C++

Absolute value functions performance
Recently, when I was working on a code that needed to compute float absolute value on a large array of numbers, I have to decide which function to use.
Here is simple test done on an array of 10000000 float numbers that shows that using custom simple template code is actually the fastest solution (except using SSE – see bottom of this page).
std::abs() | 341 ms |
fabsf() | 322 ms |
template | 293 ms |
SSE | 7 ms |
This test shows that std::abs function is actually the slowest one.
Test code (using Ogre for timings and log).

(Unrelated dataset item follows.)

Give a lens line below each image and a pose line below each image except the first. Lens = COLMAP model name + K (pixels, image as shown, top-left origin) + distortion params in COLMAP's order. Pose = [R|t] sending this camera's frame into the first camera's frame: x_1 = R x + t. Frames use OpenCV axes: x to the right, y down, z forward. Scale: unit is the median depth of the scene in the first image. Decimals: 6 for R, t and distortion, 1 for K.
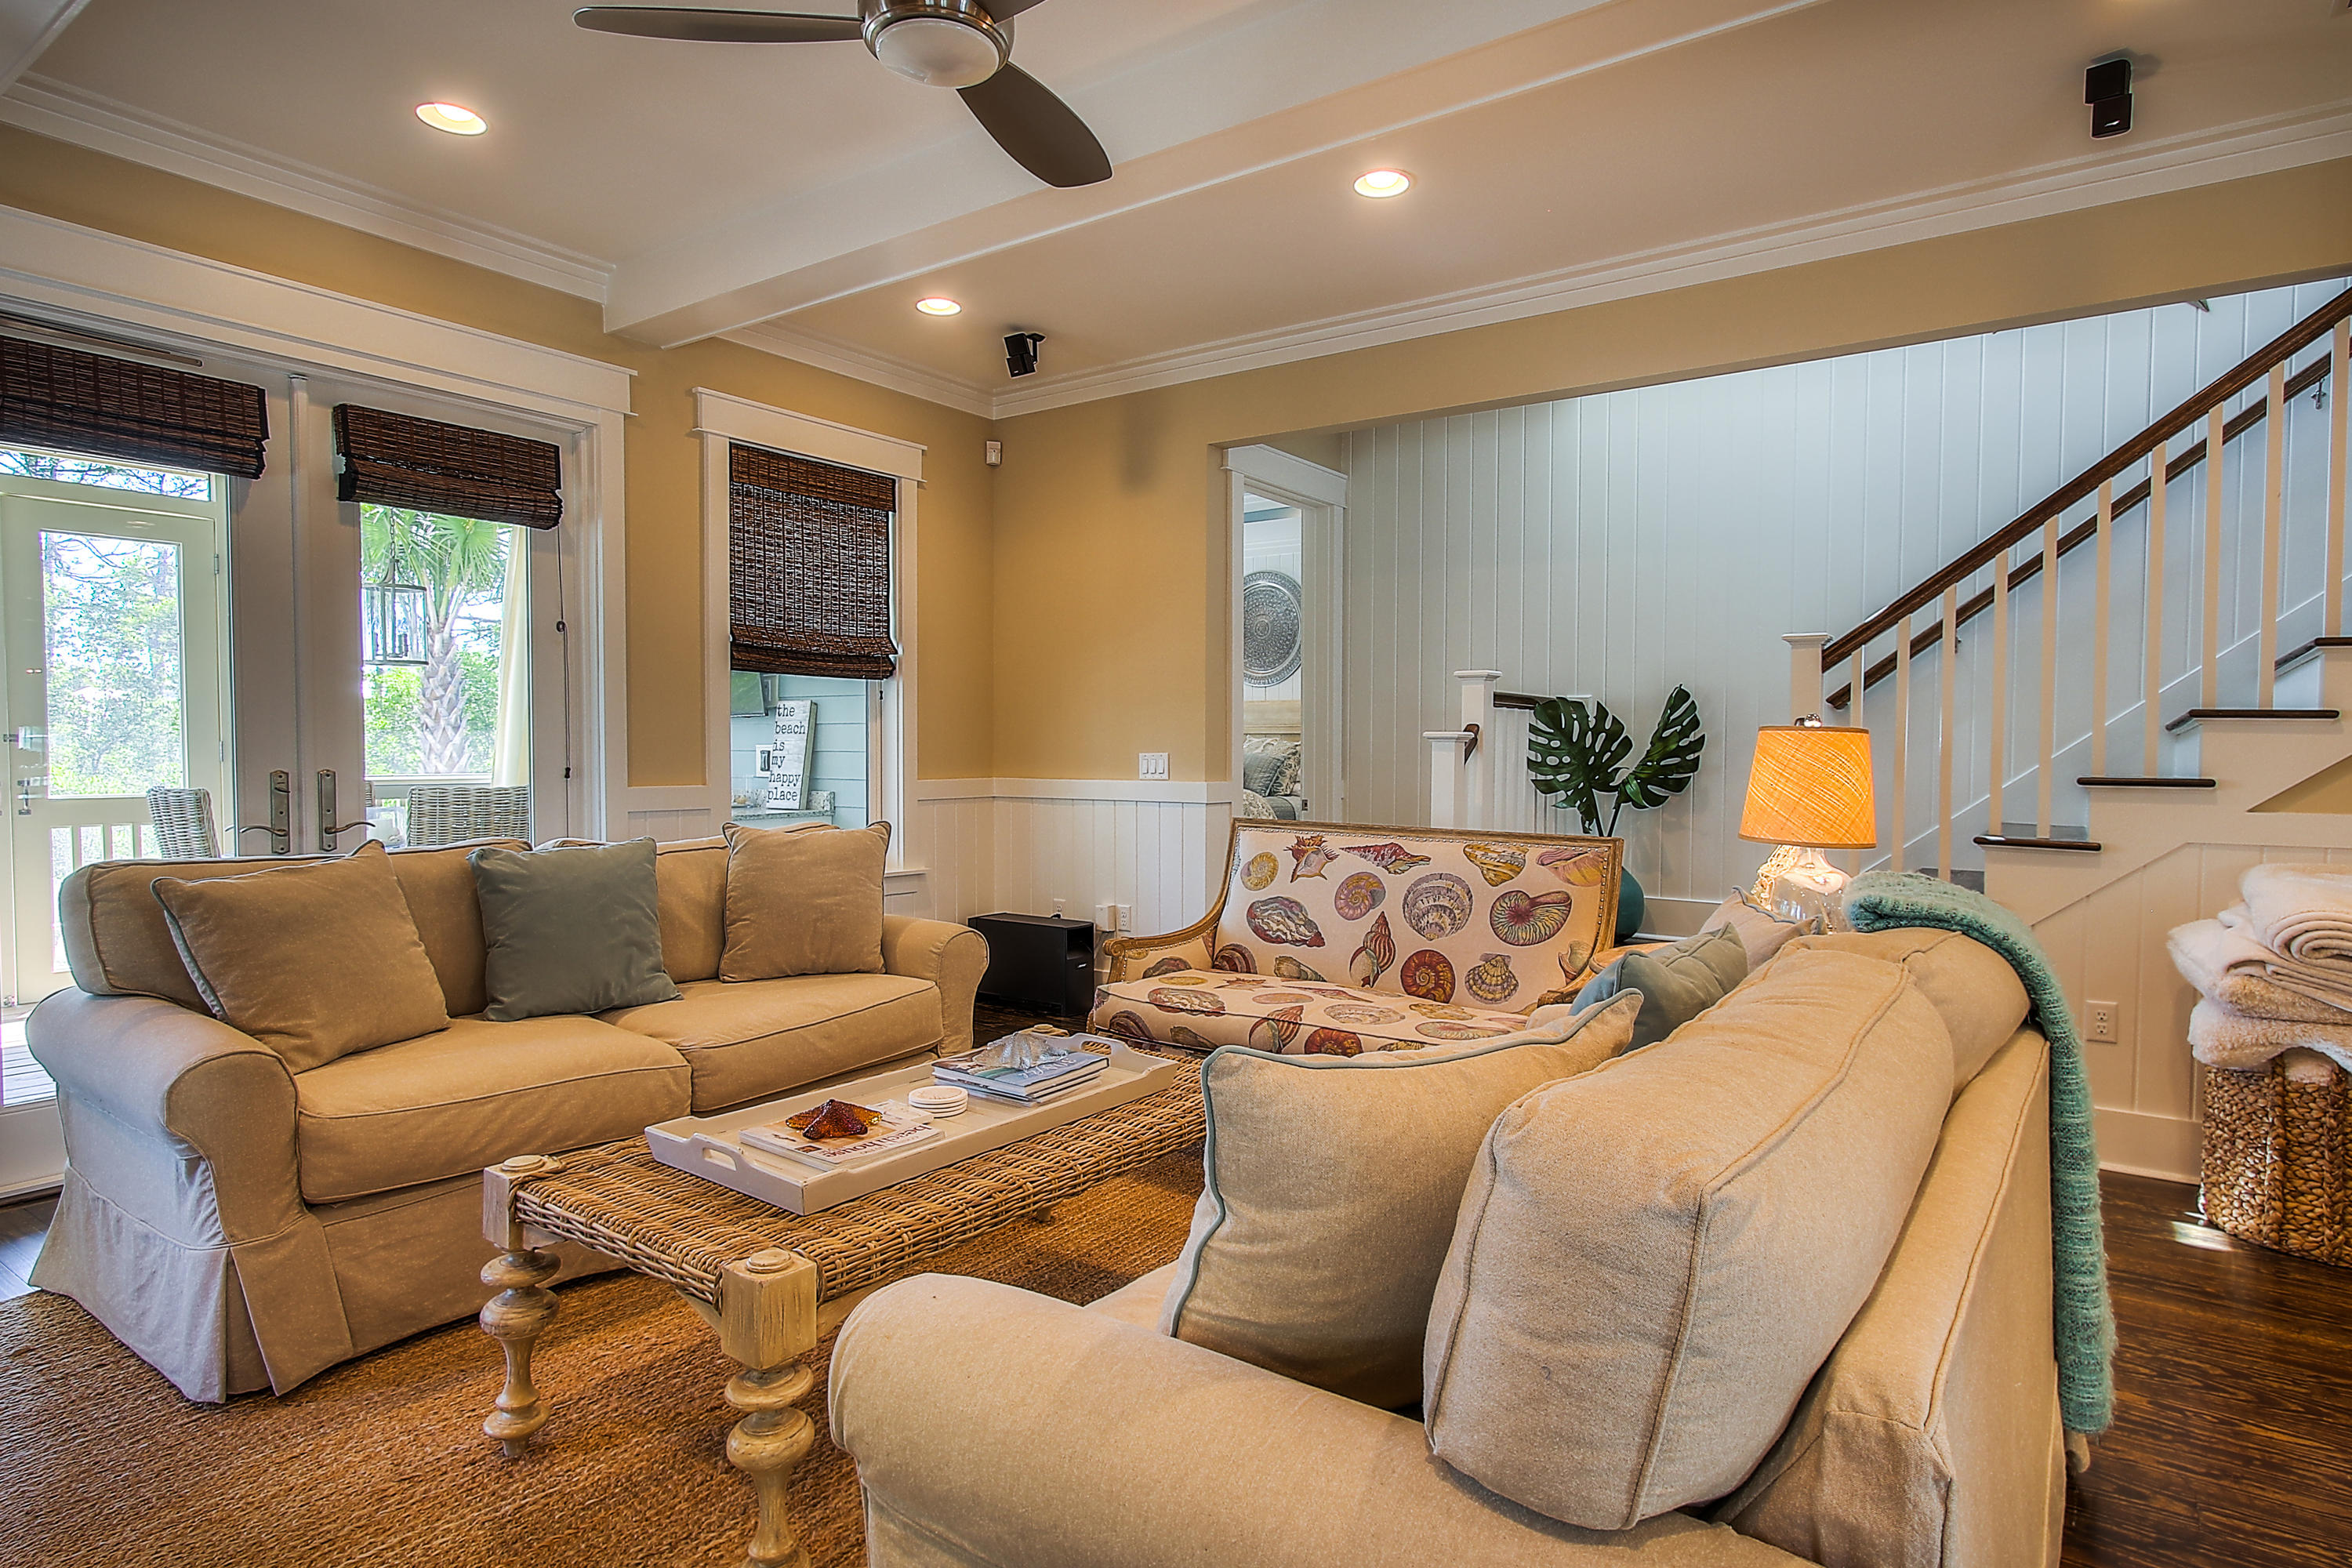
lens RADIAL K [[1237.5, 0, 1174.9], [0, 1237.5, 783.8], [0, 0, 1]] dist [0.007310, -0.000255]
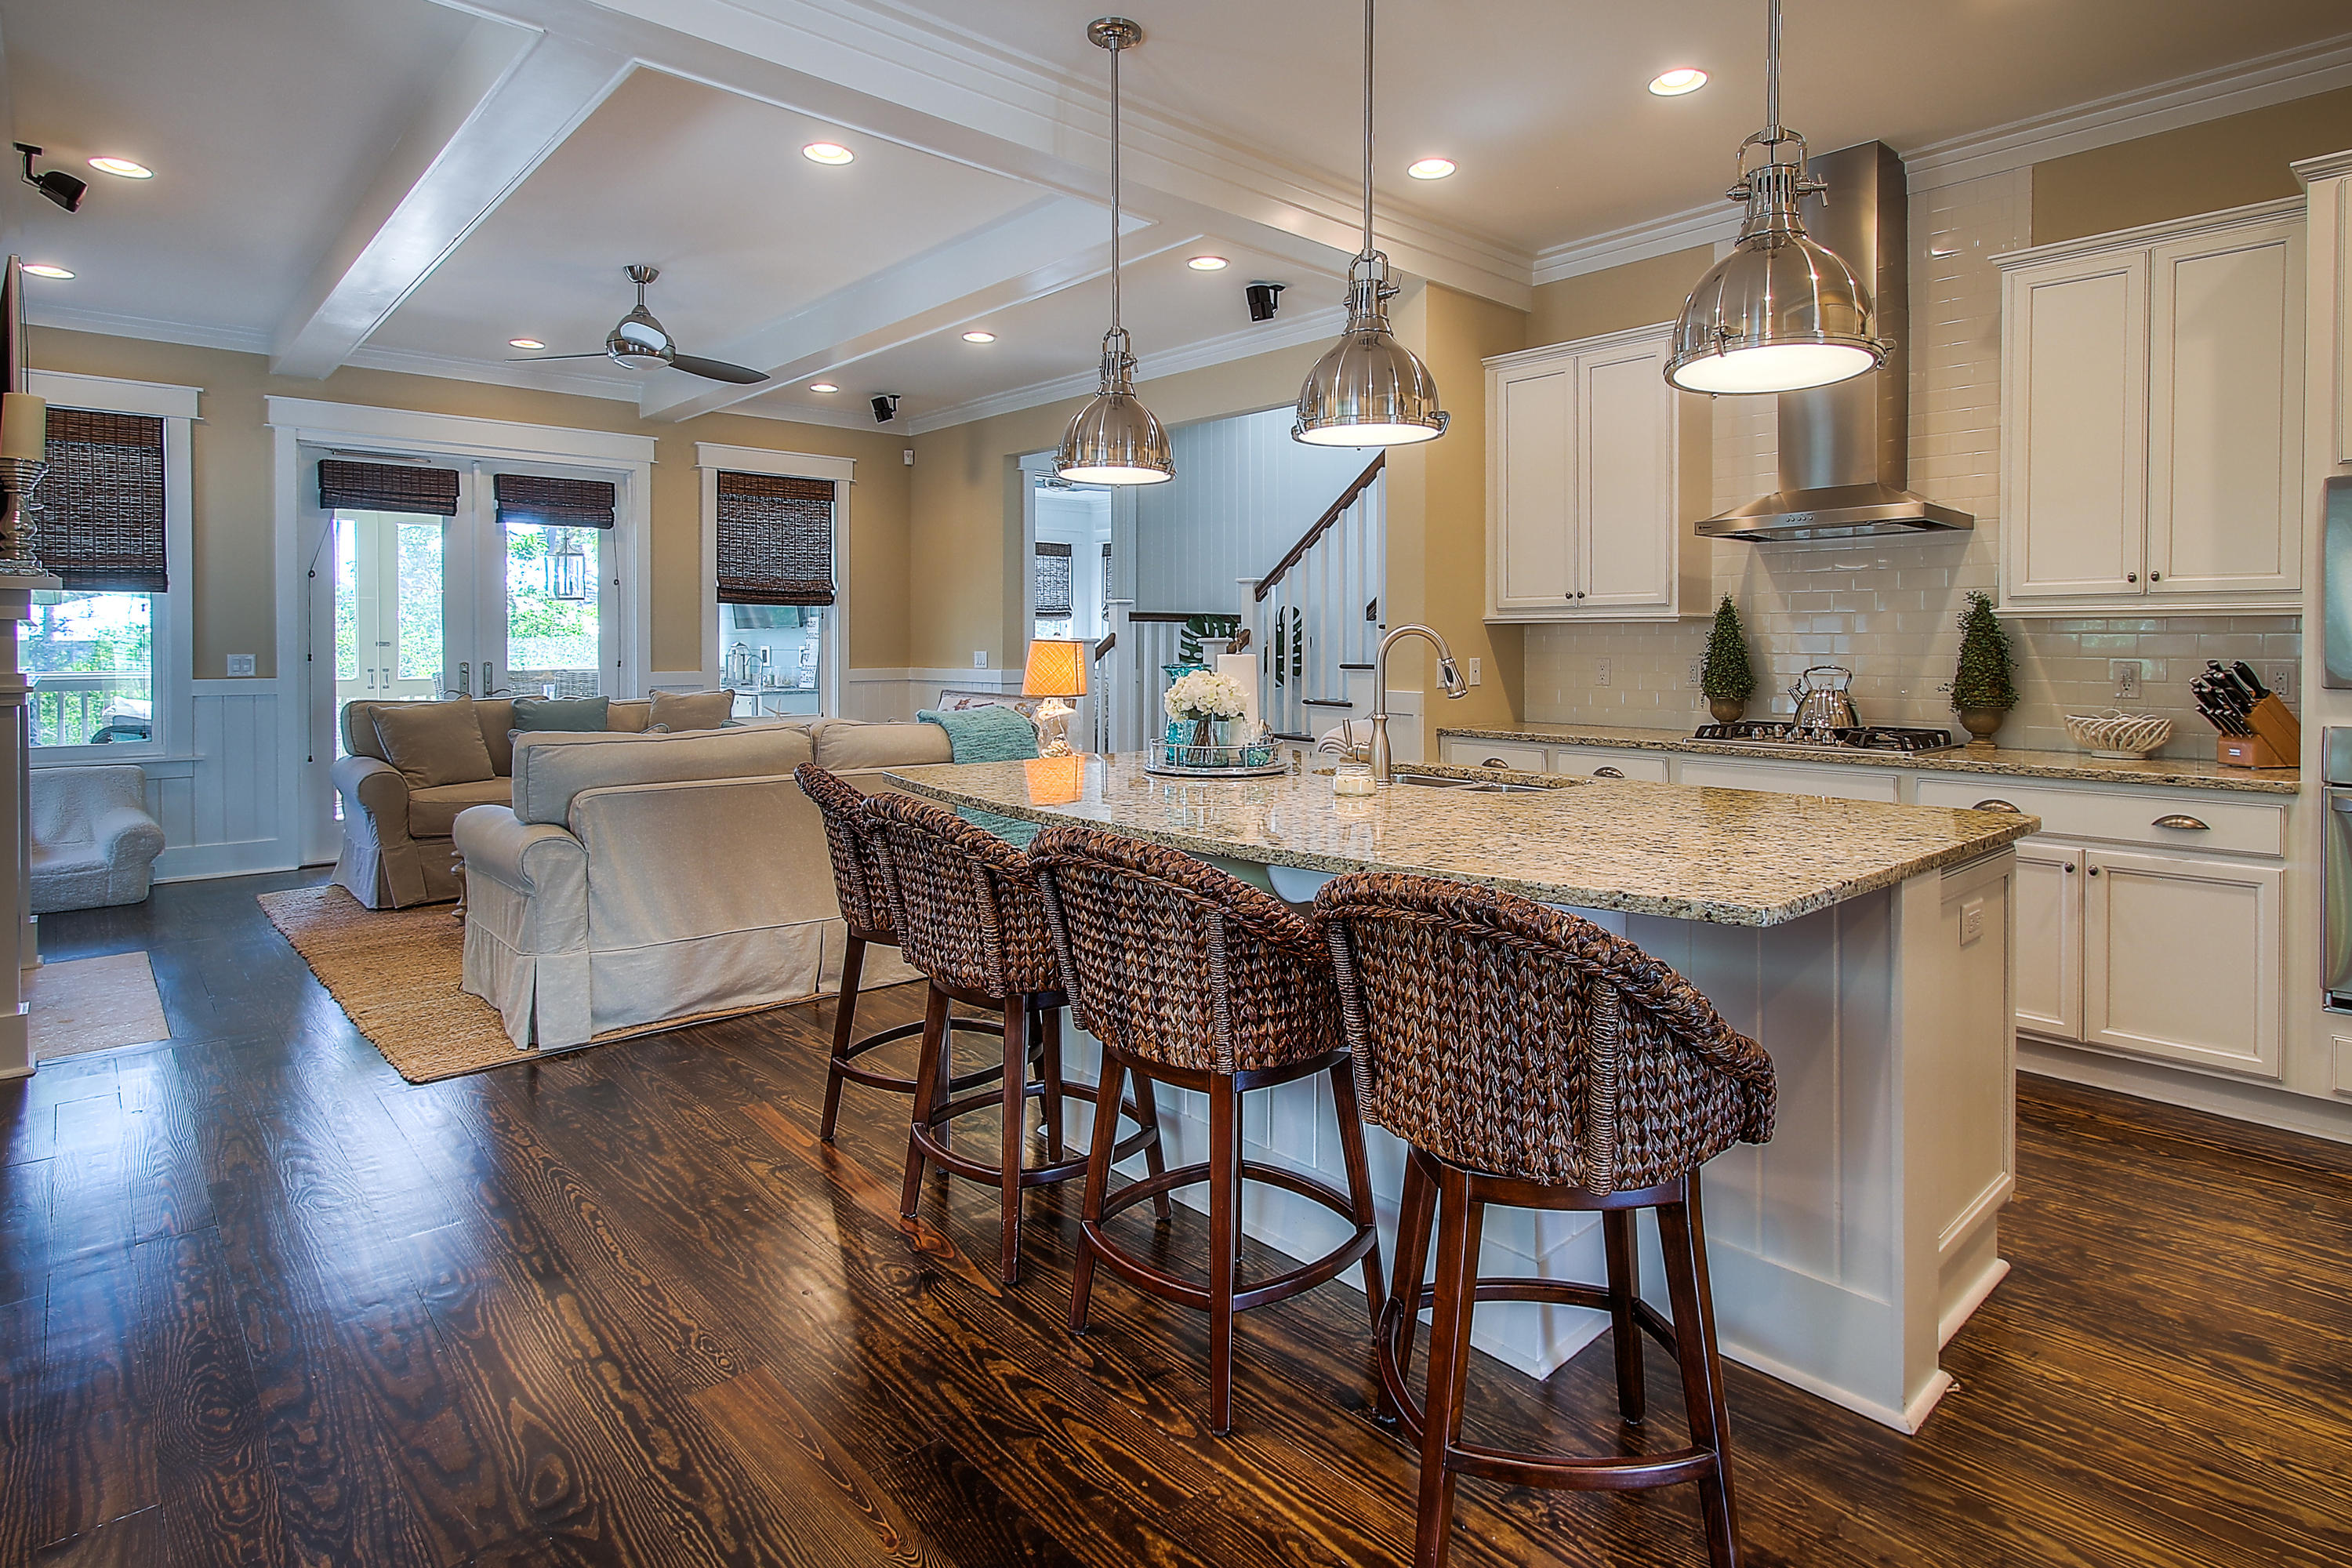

1 2 3 4 5 6 7 8 9 10 11 12 13 14 15 16 17 18 19 20 21 22 23 24 25 26 27 28 29 30 31 32 33 34 35 36 37 38 39 40 41 42 43 44 45 46 47 |
#include <random> template<typename T> T abst(T t) { return t > 0 ? t : -t; } void measureABS() { std::vector<float> randNumbers(10000000); std::mt19937 randGen(0x31597625); std::uniform_real_distribution<float> dist(std::numeric_limits<float>::lowest(), std::numeric_limits<float>::max()); std::generate(std::begin(randNumbers), std::end(randNumbers), [&dist, &randGen] { return dist(randGen); }); float t = 0.0f; Ogre::Timer t_std; for (std::vector<float>::const_iterator it = randNumbers.begin(); it != randNumbers.end(); ++it) { t = std::abs(*it); } const size_t duration_std = t_std.getMillisecondsCPU(); Ogre::Timer t_fabsf; for (std::vector<float>::const_iterator it = randNumbers.begin(); it != randNumbers.end(); ++it) { t = fabsf(*it); } const size_t duration_fabsf = t_fabsf.getMillisecondsCPU(); Ogre::Timer t_template; for (std::vector<float>::const_iterator it = randNumbers.begin(); it != randNumbers.end(); ++it) { t = abst<float>(*it); } const size_t duration_template = t_template.getMillisecondsCPU(); std::stringstream ss; ss << "ABS test:" << std::endl << "std::abs(): " << duration_std << "ms" << std::endl << "fabsf(): " << duration_fabsf << "ms" << std::endl << "template: " << duration_template << "ms" << std::endl; Ogre::LogManager::getSingleton().logMessage(ss.str()); } |
Edit:
Using SSE:
1 2 3 4 5 6 7 8 9 10 11 |
Ogre::Timer t_sse; __m128 ad = _mm_set_ps1(-0.0); __declspec(align(16)) float result[4]; for (int i = 0; i < 10000000 / 4; i+=4) { __m128 a = _mm_set_ps(randNumbers[i], randNumbers[i + 1], randNumbers[i + 2], randNumbers[i + 3]); __m128 b = _mm_andnot_ps(ad, a); _mm_store_ps(result, b); } const size_t duration_sse = t_sse.getMilliseconds(); |
1
1 thought on “Absolute value functions performance”
Comments are closed.
with
Pretty! It’s been a very fantastic post. For giving this data thankyou.